Steppe Man Film Difficulty Ranking: 2

Unfortunately Steppe Man isn’t one of the best films you are going to see. It’s a bit predictable in parts and seems ignorantly sexist. However, if you like camels and myth, or if you’re trying to complete a film tour of the Caucasus and need to tick of Azerbaijan, give it a watch. Step (no pun intended) into the world of the Steppe Man.

From: Azerbaijan, Asia
Watch: Trailer, Vimeo
Next: Australia, Tarzan, Timbuktu

The Breakdown

The first thing we see in Steppe Man is the harsh landscape. It looks dry and dusty, without much sign of green plant life. However, there is a large herd of camels, looked after by a young boy and his father – the Steppe men.

After the boy’s father helps deliver a baby camel in the middle of a rain storm, he tells his son a bed time story to help him get to sleep. It’s a story of a Steppe Man that falls asleep on a rock in the middle of the desert and wakes up next to a beautiful woman. They fall in love, before after a short time, the woman transforms into a bird and flies away.

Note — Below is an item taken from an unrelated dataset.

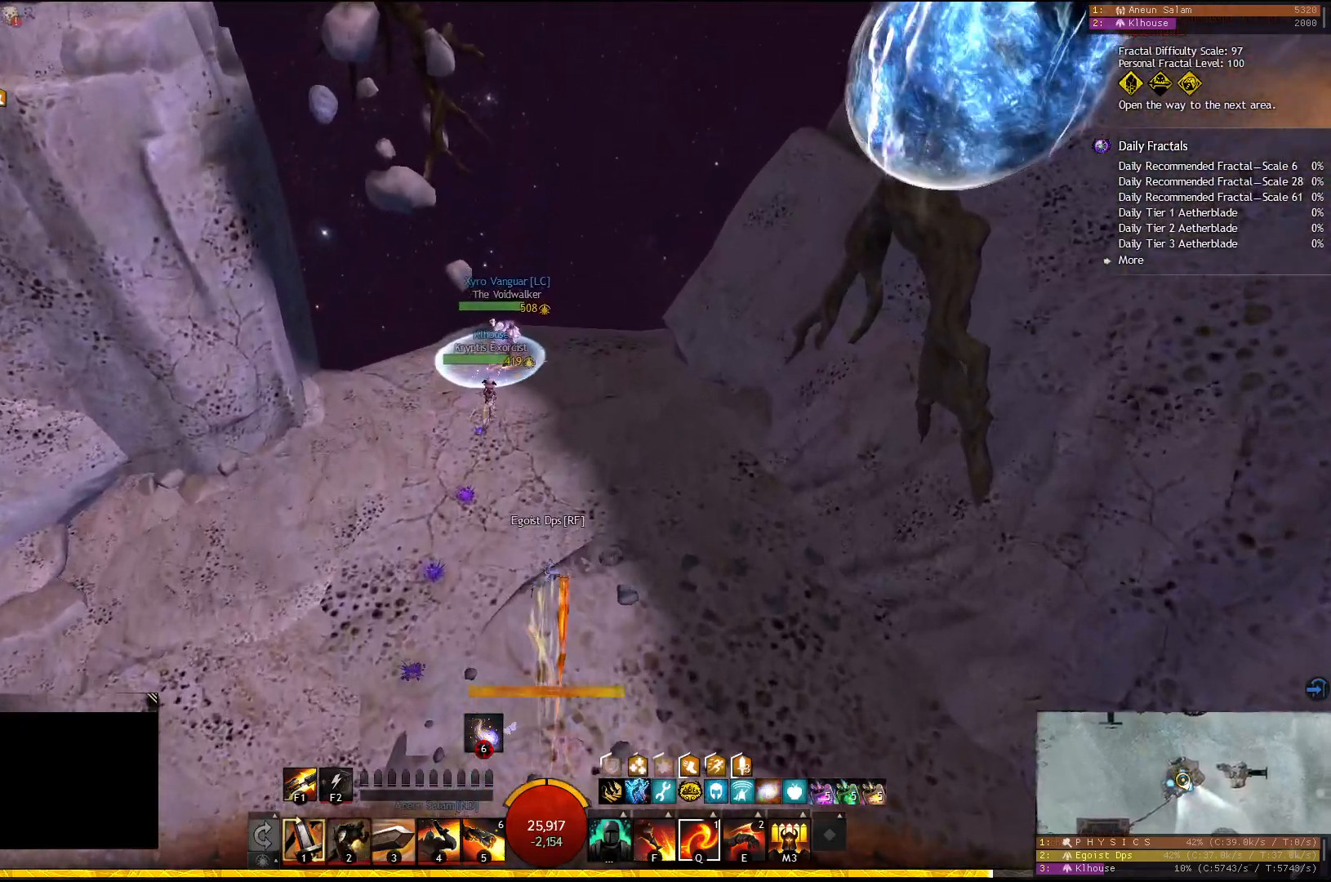
{"keys": [], "events": [[33, "f1", "down"], [133, "f1", "up"]]}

After the bed time story, the films progresses around 20 years. The young boy is now the man of the house, as his father has become old and frail. The house, landscape, and camels all look the same – he’s following in the footsteps of his father to become the new Steppe Man. Within a few scenes, the father dies and his son carries his body into town to be prepared for burial. It’s on his journey to the town that we first see signs of modernity (cars and roads) that allows us to place the setting within the 21st century.

Steppe Man’s Beautiful Woman

However, access to modernity doesn’t give you a happier life, as shown in a young woman being abused by her husband by the side of a road. The woman decides to run away into the desert and ends up sleeping outside Steppe Man’s house. Even though he tells her to go away, she decides to tidy his house, cook his meals, and help with the camels. Obviously she’s meant to be the Steppe Man’s beautiful woman that appears from nowhere, just like the woman in the bed time story his father used to tell him. Unfortunately her role is confined to domesticity. Even though she escapes from a bad marriage, she ends up giving herself up to become the domestic woman of Steppe Man’s life.

What to Watch Next

If you’re a fan of love stories between a man of the wild and a ‘modern’ woman, check out Australia from Baz Luhrmann and Tarzan. Just like Steppe Man, both these films feature modern women that fall for men raised in the wild.

Or if you’re looking for more films featuring herdsmen living in dry landscapes, check out Timbuktu and Theeb. Timbuktu features one herdsman trying to get by in Mali despite the growing extremist presence. Theeb features a young boy in Jordan who leaves his nomadic family with his brother to search for water.